● **Problem**: Rewrite the lines below, replacing "Residence" with "Residenza" and leaving everything else as it is. Omit the pictures from your answer.

● **Data section**:
::::::::::
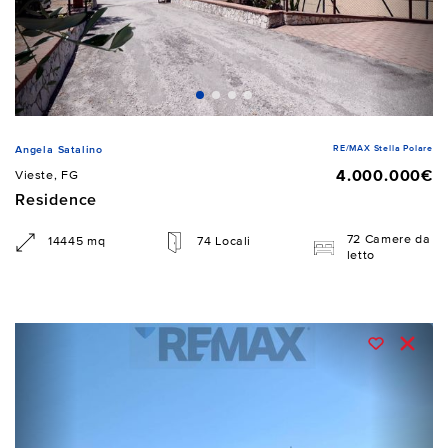
RE/MAX Stella Polare
Angela Satalino
4.000.000€
Vieste, FG
Residence
72 Camere da
14445 mq
74 Locali
letto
::::::::::
● **Result below**:
RE/MAX Stella Polare
Angela Satalino
4.000.000€
Vieste, FG
Residenza
72 Camere da
14445 mq
74 Locali
letto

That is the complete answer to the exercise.